The other thing that could be off putting about Pynchon is the usage of scientific/mathematical concepts in his novel. Reading about vectors etc in his novels are the only occasions that make me feel that I could have paid as much attention to Science as I did to History :). Does it interrupt the main thread of the novels. Not much as far as I can tell (agreed that my grasp of these concepts are basic), other than that you don't get to understand how much the scientific concepts are appropriate to the novel. But for me it's not a bother, as his novels are always about the Journey for me where I reach the destination I want.

So, is this a difficult book? I would say it is a demanding book, demanding of your patience, perseverance and concentration, not to mention the strength in your wrists to keep carrying around a 1000 page book for long periods. :)  If not for it's length, I would suggest this as the best place to start Pynchon. If anything, I just hope that this post clears some misapprehensions about Pynchon and someone gets started on any work of Pynchon.
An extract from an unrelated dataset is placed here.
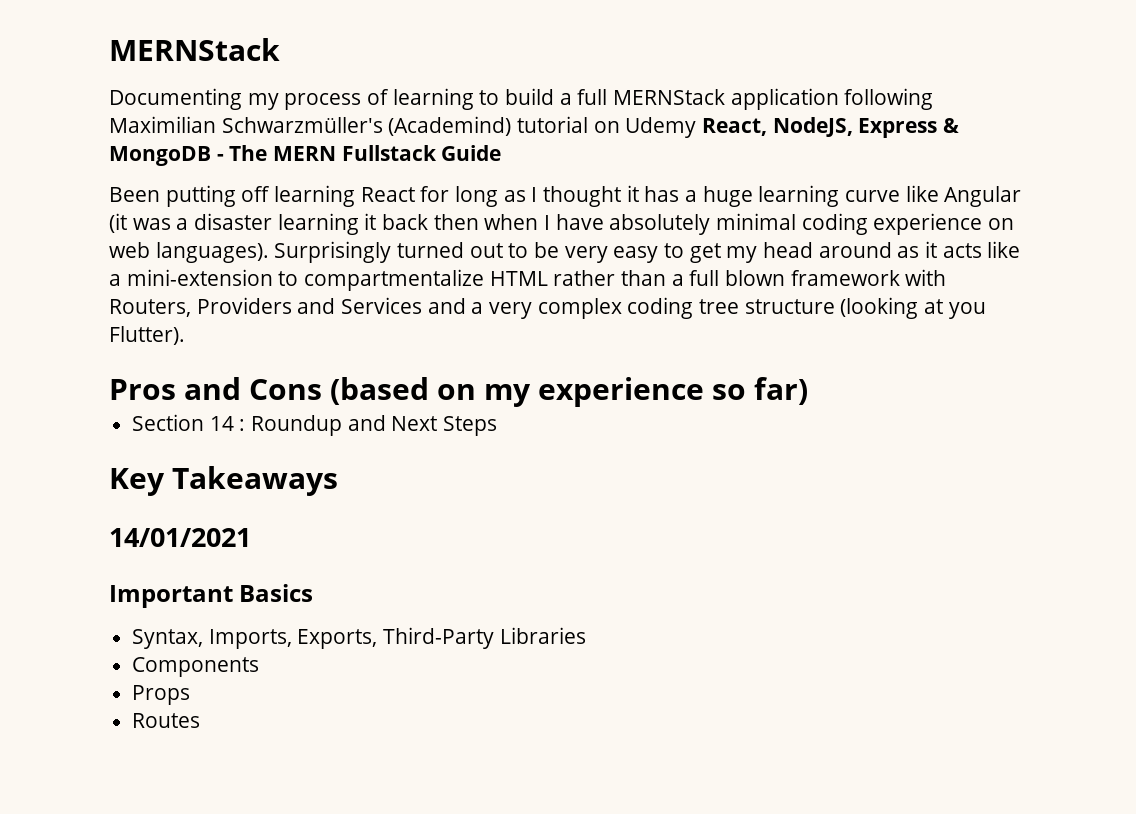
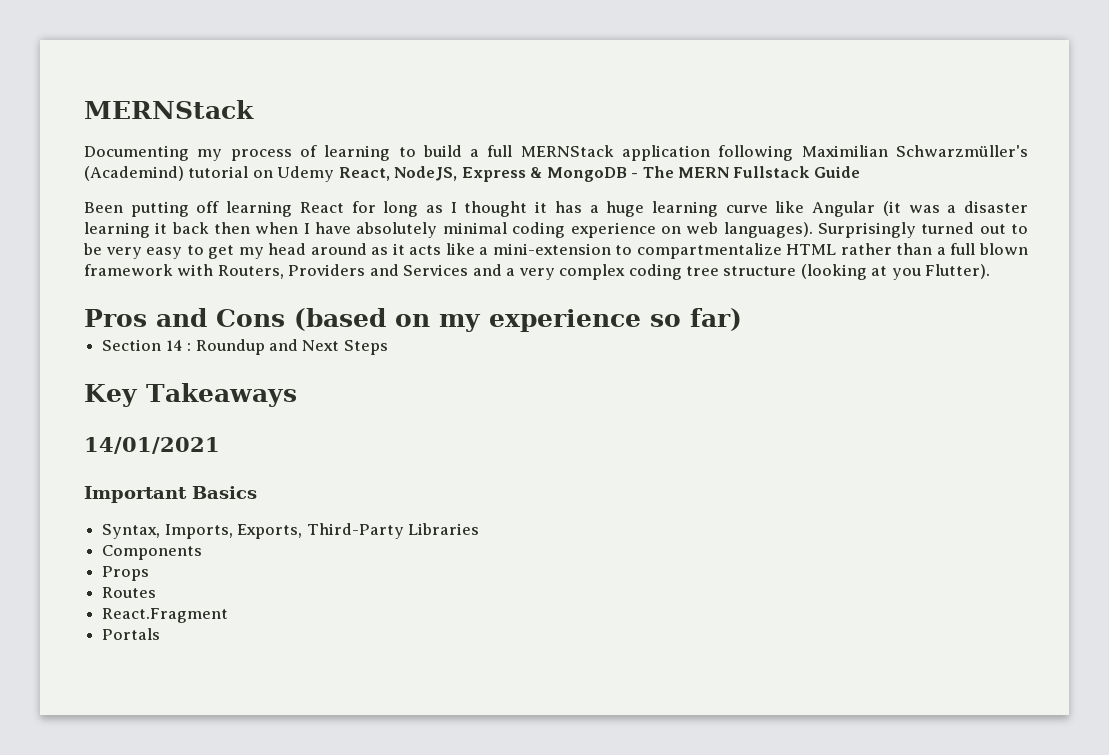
(201, 720) none -> [102,608,229,623] [102,628,161,640] // React.Fragment // Portals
  1. Great post. I first began to read Pynchon over 40 years ago. To me his most accesible book is The Crying of Lot 49. I would recommend neophytes to first read that then to just dive into Gravity's Rainbow. I totally agree with your view that one should experience Pynchon with your own mind. I have read Against The Day only once and I profited well from your insights

  2. Thanks Mel. Pynchon is kind of an acquired taste where the reader has put in a bit more effort than is normal, but the rewards are aplenty. Good to know that you have enjoyed his works.